Ranking committee member Sen. Ron Wyden (D-OR) expressed surprise that 13 states have no background check process for nursing home employees. 

There are inconsistencies and loopholes throughout the country when it comes to nursing home oversight, including about providers having to self-attest their ownership, testified Megan H. Tinker, Senior Advisor for Legal Review of the Office of Counsel to the Inspector General, Health and Human Services.

Additionally, a provider can be eligible for Medicaid if it is already in the Medicare program, even if there hasn’t been a background check through Medicare, Tinker added.

“That leaves open a possibility a provider could be a provider for Medicaid with no background check,” she said, adding that CMS did not concur with that recommendation to close that loophole.

Funding concerns

Despite agreement on needing to reduce abuse and neglect, policy makers and experts differed on the best way to achieve those goals, specifically when it comes to funding.

“Medicaid covers two out of three nursing home residents. We need to strengthen Medicaid,” said Sen. Debbie Stabenow (D-MI).

In response to a question about mandatory staffing from Sen. Catherine Cortez Masto(D-NV), AHCA’s Parkinson harkened back to his days running nursing homes, acknowledging that more workers is generally better but also how it depends on how careful and efficient a given certified nursing assistant is.
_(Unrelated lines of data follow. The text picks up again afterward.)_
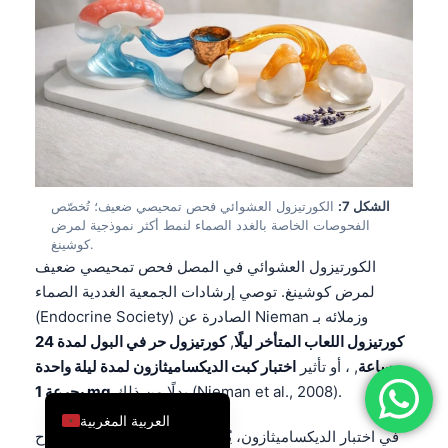
简体中文
Română
Türkçe
Ελληνικά
Português
Español
الشكل 7:
الكورتيزول العشوائي فحص تمحيصي ضعيف؛ تُخصّص
Italiano
الفحوصات الخاصة بالغدد الصماء لنمط أكثر نموذجية لمرض
كوشينغ.
עִבְרִית
الكورتيزول العشوائي في المصل فحص تمحيصي ضعيف
Français
لمرض كوشينغ. توصي إرشادات الجمعية الغددية الصماء
(Endocrine Society) الصادرة عن Nieman وزملائه بـ
العربية
كورتيزول اللعاب المتأخر ليلًا
,
كورتيزول حر في البول لمدة 24
Deutsch
ساعة
, ، أو تأثير
اختبار كبت الديكساميثازون لمدة ليلة واحدة
English
بدلًا من ذلك (Nieman et al., 2008).
بجرعة 1 mg
العربية المغربية
في اختبار الديكساميثازون، يُعتبر كورتيزول المصل في صباح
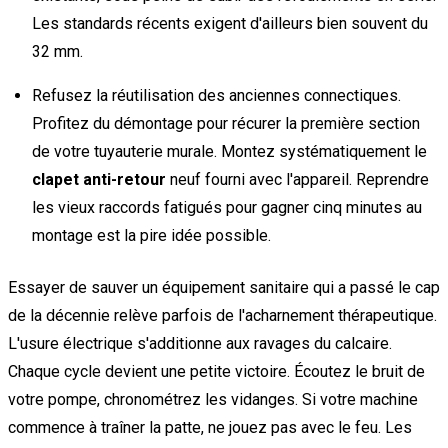
Les standards récents exigent d'ailleurs bien souvent du
32 mm.
Refusez la réutilisation des anciennes connectiques.
Profitez du démontage pour récurer la première section
de votre tuyauterie murale. Montez systématiquement le
clapet anti-retour
neuf fourni avec l'appareil. Reprendre
les vieux raccords fatigués pour gagner cinq minutes au
montage est la pire idée possible.
Essayer de sauver un équipement sanitaire qui a passé le cap
de la décennie relève parfois de l'acharnement thérapeutique.
L'usure électrique s'additionne aux ravages du calcaire.
Chaque cycle devient une petite victoire. Écoutez le bruit de
votre pompe, chronométrez les vidanges. Si votre machine
commence à traîner la patte, ne jouez pas avec le feu. Les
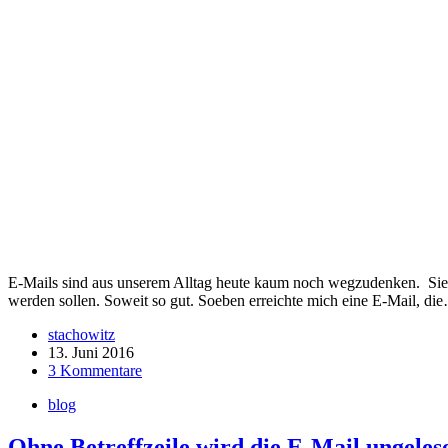
E-Mails sind aus unserem Alltag heute kaum noch wegzudenken. Sie si
werden sollen. Soweit so gut. Soeben erreichte mich eine E-Mail, di
stachowitz
13. Juni 2016
3 Kommentare
blog
Ohne Betreffzeile wird die E-Mail ungeles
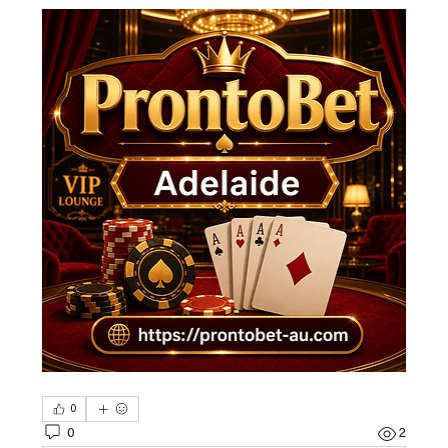
0
0
2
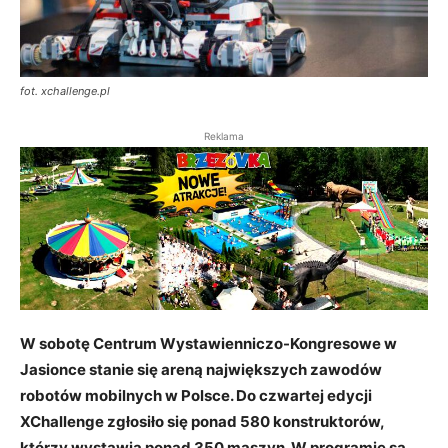
fot. xchallenge.pl
Reklama
W sobotę Centrum Wystawienniczo-Kongresowe w
Jasionce stanie się areną największych zawodów
robotów mobilnych w Polsce. Do czwartej edycji
XChallenge zgłosiło się ponad 580 konstruktorów,
którzy wystawią ponad 350 maszyn. W programie są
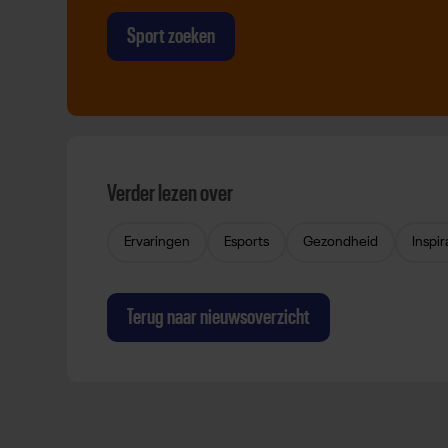
Sport zoeken
Verder lezen over
Ervaringen
Esports
Gezondheid
Inspir
Terug naar nieuwsoverzicht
He also noted that in order to achieve a higher ratio of staff to residents of 4.1 hours per resident per day, as some have suggested, it would cost potentially an additional $6 billion.

Percentage of abuse deficiency narratives

“If there’s a mandatory staffing requirement that would be paid for, we’d be all for it,” he said. “But if it’s not paid for, there is no practical way to do it.” 

Lori Smetanka, Executive Director of the National Consumer Voice for Quality Long-Term Care, pushed back in subsequent remarks.

“I think we do need to look at how the money is currently being spent by long-term care facilities,” she said. Her group encourages auditing before assessing how much additional funding is needed.

GAO recommendations

The GAO made the following recommendations to curb abuse  in its report:

•  Require that abuse and perpetrator type be submitted by state survey agencies in CMS’s federal databases for deficiency, complaint and facility-reported incident data, and that CMS systematically assess trends in these data.

•  Develop and disseminate guidance — including a standardized form — to all state survey agencies on the information nursing homes and covered individuals should include on facility-reported incidents.

•  Require state survey agencies to immediately refer complaints and surveys to law enforcement (and, when applicable, to Medicaid Fraud Control Units) if they have a reasonable suspicion that a crime against a resident has occurred when the complaint is received.

•  Conduct oversight of state survey agencies to ensure referrals of complaints, surveys and substantiated incidents with reasonable suspicion of a crime are referred to law enforcement (and, when applicable, to MFCUs) in a timely fashion. 

•  Develop guidance for state survey agencies clarifying that allegations verified by evidence should be substantiated and reported to law enforcement and state registries in cases where citing a federal deficiency may not be appropriate. 

•  Provide guidance on what information should be contained in the referral of abuse allegations to law enforcement.

Tuesday’s hearing was live-streamed and can be viewed on the committee’s website.